As for Johnson, like many other good things, the myth that Johnson threw 100 mph appears to be just that–a myth:

“Although a lack of precision instruments prevented accurate measurement of his fastball, in 1917, a Bridgeport, Connecticut munitions laboratory recorded Johnson’s fastball at 134 feet per second, which is equal to 91.36 miles per hour (147.03 km/h), a velocity which was virtually unique in Johnson’s day, with the possible exception of Smoky Joe Wood. Johnson, moreover, pitched with a sidearm motion, whereas power pitchers are normally known for pitching with a straight-overhand delivery. Johnson’s motion was especially difficult for right-handed batters to follow, as the ball seemed to be coming from third base.”

I think it’s safe to say that Strasburg would have had high strikeout totals in any era.

• Hurtlockertwo says:

All true, but hitters were not trying to hit HR’s in the 1900-1920
years either. Walter Johnson faced hitters just trying to get on base.

• 39Bailey says:

Ted Williams said Steve Dalkowski was the fastest pitcher he ever faced.

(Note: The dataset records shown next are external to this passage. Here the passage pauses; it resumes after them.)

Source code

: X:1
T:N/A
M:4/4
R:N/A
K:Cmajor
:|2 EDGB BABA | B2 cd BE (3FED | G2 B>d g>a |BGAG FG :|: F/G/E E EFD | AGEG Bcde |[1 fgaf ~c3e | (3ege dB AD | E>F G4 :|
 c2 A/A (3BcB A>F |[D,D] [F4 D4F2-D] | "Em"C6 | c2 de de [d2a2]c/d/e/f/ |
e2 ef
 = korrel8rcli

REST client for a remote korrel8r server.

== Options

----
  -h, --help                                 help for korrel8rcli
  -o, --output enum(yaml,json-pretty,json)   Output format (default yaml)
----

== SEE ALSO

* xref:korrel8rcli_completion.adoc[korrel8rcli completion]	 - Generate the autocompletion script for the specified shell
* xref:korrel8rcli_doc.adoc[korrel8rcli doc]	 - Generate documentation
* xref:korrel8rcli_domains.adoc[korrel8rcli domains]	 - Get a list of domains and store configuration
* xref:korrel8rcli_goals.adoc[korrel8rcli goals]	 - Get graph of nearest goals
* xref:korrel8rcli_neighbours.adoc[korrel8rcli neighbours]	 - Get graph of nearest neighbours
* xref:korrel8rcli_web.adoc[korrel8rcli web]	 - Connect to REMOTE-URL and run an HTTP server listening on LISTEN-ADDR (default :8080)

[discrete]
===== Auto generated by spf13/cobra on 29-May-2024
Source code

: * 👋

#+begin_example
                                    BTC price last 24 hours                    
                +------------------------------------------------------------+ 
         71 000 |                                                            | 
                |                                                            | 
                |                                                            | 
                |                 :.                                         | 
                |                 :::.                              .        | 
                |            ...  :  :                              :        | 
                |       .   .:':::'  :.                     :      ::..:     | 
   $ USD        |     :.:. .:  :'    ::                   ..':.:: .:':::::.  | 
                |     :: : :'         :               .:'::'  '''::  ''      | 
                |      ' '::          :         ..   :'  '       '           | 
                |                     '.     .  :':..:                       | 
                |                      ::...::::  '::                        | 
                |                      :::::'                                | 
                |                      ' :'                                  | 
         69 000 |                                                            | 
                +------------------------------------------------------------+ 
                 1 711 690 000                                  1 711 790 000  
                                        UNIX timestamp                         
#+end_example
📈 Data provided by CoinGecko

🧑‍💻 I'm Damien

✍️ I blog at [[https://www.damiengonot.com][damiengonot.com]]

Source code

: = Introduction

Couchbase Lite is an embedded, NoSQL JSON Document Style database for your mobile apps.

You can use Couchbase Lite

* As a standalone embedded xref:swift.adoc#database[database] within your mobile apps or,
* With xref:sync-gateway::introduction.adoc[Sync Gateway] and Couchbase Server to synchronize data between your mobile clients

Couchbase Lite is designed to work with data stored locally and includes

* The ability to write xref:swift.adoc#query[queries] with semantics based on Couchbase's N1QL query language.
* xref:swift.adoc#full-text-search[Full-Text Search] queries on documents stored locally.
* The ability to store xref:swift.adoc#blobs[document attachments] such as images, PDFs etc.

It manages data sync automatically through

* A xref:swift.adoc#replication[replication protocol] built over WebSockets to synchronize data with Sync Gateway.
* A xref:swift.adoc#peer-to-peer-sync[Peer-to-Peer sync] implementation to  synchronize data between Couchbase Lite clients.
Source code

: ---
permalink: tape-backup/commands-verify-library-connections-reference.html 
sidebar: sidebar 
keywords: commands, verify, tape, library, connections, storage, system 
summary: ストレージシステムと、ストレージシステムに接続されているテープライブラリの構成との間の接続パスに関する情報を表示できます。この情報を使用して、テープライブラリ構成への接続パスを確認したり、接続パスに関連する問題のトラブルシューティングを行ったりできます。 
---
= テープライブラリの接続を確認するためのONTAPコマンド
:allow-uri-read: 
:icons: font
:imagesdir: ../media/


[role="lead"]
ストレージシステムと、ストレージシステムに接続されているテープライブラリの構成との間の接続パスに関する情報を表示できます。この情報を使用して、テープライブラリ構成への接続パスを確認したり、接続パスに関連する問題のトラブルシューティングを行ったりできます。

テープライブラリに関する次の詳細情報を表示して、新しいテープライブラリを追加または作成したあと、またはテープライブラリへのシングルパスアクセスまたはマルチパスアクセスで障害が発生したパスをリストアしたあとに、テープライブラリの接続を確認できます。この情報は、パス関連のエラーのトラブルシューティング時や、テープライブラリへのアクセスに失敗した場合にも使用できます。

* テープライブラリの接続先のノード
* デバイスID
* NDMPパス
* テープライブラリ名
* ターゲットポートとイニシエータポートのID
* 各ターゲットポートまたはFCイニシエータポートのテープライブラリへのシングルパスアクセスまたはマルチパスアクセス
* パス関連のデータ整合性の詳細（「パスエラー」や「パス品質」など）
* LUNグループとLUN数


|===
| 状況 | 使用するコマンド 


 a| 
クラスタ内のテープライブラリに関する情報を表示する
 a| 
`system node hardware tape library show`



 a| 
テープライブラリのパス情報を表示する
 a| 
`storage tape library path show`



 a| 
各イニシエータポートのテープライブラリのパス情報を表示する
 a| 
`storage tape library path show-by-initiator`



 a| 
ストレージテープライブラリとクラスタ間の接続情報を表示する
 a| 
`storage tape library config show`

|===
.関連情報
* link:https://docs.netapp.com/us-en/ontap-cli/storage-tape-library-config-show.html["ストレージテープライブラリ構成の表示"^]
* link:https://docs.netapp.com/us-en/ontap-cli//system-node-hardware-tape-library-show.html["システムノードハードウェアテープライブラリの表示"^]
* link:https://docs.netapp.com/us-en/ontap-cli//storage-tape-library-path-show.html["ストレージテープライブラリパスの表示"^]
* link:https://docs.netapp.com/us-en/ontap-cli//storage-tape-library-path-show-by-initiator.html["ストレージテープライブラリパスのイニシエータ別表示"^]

Apparently, Ted William said a lot of shit, some of which contradicted other statements. Much like the rest of us.

19. gdc says:

The various comments about park effects for K% might want to also include which might have a better background to pick up the ball. In the case of Coors, the thinner air is supposed to give breaking balls less movement.

20. Don Draper says:

Great article,
Sincerely
Dick W

21. Jack says:

Fun read. My appreciate for Pedro and Randy Johnson continues to go up in the years post-replacement.